Ostatnia aktualizacja: 2 stycznia 2017
Ponad 1,1 tys. automatów służących do nielegalnego hazardu zatrzymali w 2016 r. funkcjonariusze Izby Celnej w Przemyślu na terenie województwa podkarpackiego.
Jak poinformowała PAP rzeczniczka prasowa Izby Celnej w Przemyślu Edyta Chabowska, tylko na terenie działania Urzędu Celnego w Rzeszowie, obejmującego 12 powiatów, zatrzymanych zostało 605 automatów.
Zgodnie z przepisami, automaty do gier hazardowych legalnie mogą działać tylko w kasynach. Na Podkarpaciu są trzy takie lokale.
„W związku z tym wszczęte zostało 141 postępowań karnych skarbowych, a także 359 postępowań administracyjnych, w ramach których nałożono kary pieniężne o łącznej wysokości 1,6 mln zł” – dodała.
Tylko w listopadzie i grudniu br. funkcjonariusze rzeszowskiego urzędu celnego podczas kontroli w 30 lokalach zabezpieczyli 186 automatów, które działały nielegalnie.
Natomiast na terenie działania Urzędu Celnego w Krośnie w tym roku przeprowadzono 116 kontroli, podczas których zatrzymano łącznie 387 automatów do gier.
„Do tych danych trzeba doliczyć niemal sto automatów zatrzymanych na terenie działania przemyskiego urzędu celnego” – powiedziała Chabowska, która przypomniała, że osobom, które organizują nielegalne gry na automatach grożą konsekwencje zarówno karne, jak i administracyjne.
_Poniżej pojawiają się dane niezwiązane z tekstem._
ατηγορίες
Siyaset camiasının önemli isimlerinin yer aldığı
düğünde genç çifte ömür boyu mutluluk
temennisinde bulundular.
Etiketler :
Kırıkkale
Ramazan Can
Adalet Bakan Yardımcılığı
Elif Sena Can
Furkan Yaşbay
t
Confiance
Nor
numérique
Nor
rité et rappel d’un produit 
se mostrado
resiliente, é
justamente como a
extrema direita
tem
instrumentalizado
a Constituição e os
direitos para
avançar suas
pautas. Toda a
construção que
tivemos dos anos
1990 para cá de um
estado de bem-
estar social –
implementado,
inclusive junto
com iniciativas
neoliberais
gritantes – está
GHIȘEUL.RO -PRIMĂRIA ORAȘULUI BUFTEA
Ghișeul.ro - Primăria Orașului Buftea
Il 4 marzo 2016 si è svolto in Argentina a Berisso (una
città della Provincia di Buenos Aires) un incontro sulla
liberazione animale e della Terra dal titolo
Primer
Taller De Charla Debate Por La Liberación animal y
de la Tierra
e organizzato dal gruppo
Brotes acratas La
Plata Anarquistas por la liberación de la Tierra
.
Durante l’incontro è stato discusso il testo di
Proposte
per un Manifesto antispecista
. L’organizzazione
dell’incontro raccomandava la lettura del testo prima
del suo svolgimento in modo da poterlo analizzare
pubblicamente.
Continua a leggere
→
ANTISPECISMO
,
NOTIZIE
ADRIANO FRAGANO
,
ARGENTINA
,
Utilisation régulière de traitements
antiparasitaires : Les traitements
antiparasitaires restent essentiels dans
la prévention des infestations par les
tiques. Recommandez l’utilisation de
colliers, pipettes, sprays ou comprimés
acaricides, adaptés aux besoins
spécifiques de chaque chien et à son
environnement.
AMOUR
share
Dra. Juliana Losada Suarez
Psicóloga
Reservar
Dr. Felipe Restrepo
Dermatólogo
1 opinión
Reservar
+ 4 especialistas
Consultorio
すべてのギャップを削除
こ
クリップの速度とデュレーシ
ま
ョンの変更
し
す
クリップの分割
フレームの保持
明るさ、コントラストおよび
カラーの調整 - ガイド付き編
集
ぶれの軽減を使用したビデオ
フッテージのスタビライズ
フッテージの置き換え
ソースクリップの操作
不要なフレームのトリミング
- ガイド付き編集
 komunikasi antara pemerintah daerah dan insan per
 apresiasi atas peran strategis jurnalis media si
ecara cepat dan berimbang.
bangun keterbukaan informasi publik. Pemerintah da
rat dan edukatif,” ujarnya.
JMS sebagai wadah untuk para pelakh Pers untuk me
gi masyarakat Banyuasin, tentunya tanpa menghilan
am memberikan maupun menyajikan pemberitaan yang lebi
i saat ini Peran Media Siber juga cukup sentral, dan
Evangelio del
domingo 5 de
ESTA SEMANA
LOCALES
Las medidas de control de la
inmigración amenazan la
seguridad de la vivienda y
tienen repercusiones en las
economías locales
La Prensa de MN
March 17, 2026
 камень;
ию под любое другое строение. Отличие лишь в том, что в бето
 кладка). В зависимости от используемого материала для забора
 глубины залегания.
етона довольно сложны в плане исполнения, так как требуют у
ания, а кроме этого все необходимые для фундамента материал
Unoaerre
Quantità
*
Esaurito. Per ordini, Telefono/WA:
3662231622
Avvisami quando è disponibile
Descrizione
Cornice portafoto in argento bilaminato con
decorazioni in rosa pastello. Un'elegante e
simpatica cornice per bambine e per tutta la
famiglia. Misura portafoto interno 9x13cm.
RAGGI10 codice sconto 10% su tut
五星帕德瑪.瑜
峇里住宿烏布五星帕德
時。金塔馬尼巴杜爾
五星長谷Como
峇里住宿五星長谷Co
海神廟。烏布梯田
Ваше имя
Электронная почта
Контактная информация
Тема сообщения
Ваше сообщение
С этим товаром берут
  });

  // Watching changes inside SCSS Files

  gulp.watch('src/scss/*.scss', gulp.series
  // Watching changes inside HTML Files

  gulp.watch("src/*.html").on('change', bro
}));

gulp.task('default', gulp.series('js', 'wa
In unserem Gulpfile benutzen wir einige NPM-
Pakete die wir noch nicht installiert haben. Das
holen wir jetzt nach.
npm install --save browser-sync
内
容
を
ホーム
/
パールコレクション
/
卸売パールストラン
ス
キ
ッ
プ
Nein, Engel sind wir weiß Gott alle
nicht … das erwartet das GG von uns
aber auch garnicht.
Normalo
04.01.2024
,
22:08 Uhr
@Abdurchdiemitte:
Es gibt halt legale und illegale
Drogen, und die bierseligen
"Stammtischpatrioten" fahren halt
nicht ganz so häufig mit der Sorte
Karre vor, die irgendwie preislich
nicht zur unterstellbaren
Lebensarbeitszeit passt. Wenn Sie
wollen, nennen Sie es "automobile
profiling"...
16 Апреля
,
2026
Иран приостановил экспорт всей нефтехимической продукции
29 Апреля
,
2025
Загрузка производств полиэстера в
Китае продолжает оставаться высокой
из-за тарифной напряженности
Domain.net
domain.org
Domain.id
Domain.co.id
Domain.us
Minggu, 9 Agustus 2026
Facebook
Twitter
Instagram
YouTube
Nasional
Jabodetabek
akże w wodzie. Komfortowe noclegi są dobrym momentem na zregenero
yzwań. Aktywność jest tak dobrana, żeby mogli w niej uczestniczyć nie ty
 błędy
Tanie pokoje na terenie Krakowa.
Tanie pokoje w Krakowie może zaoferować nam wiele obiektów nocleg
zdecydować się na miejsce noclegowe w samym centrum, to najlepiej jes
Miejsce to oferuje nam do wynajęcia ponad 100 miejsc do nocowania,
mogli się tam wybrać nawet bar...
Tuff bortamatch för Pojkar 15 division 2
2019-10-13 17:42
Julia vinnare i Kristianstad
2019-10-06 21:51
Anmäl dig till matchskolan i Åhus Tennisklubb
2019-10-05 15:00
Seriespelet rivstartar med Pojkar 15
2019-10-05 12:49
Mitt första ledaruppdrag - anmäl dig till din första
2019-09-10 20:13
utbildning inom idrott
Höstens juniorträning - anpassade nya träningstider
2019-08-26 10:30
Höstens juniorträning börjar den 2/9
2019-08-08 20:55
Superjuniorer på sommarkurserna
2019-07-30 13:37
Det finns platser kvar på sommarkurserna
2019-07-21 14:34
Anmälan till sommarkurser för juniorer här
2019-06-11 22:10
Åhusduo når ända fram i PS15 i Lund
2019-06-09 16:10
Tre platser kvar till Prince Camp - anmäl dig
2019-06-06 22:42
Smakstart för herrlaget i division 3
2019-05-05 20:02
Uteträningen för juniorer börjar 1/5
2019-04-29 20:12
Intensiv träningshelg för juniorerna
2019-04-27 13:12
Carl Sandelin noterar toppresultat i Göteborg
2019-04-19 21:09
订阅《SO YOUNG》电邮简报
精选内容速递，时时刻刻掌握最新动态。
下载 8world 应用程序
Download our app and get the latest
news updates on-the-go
Jest to nie tylko grzywna, ale też kara pozbawienia wolności do 3 lat albo obie te kary łącznie. Natomiast w postępowaniu administracyjnym kara pieniężna może wynieść 12 tys. zł od jednego automatu.
„Karze pieniężnej podlegają nie tylko właściciele automatów, ale także właściciele lokali, w których prowadzone są gry na automatach” – zaznaczyła Chabowska, która podkreśliła, że nielegalny hazard może prowadzić do groźnego uzależnienia.
„Gry na automatach oraz gry on-line porównywane są do najcięższych uzależnień od narkotyków” – dodała.
Źródło: PAP
"Trochę szukanie dziury w całym biorąc pod uwagę natłok hazardowych reklam dosłownie wszędzie..."
"To chyba konkurencja forebtu opłaca te teksty redakcji e-play... Co to za bzdurna informacja, w czasach, gdy dzieciaki oglądają reklamy sts skierowane tematycznie do dzieci i mlodziezy, dziadki kupują wnuczkom zdrapki "nie hazardowego" lotalizatora, a superbet niemal wyskakuje z lodówki i nie patrzy na wiek konsumenta. Wstyd e-play"
"Jakieś kompy znaleźli i jaka akcja? Oni już naprawdę nie mają kogo łapać i statystyki robią. Takie służby zaangażowane w proceder paru komputerów i opłakanych lokali. Marnują pieniądze podatników"
"Mnie to wkurza te obstawianie państwowego totalizatora: stoję w Żabce a przede mną emeryt podaje jakieś cyfry, kupuje losy, czas zabiera… w saloniku prasowym chce kupić gazetę a to był jakiś tam dzień kumulacji i ludzie poje@@ni stoją w kolejce i obstawiają liczby. To jest hazard. Hazard też jest w radio RMF „wyślij sms a już teraz każdy sms mnożymy x70” więc jak każdemu mnożą to co to za bonus? Może trzeba zacząć od ograniczenia tych konkursów SMS i zdrapek/obstawiania liczb na stacji w sklepie i kiosku?"
"Reklamy Totalizatora powinny być zabronione. To namawianie ludzi do hazardu. Emeryci wydają całe emerytury na zdrapki. W czasie losowania gadają że jeden trafił milion a że reszta przegrała 10 mln tego już nie powiedzą. Zakazać tych praktyk."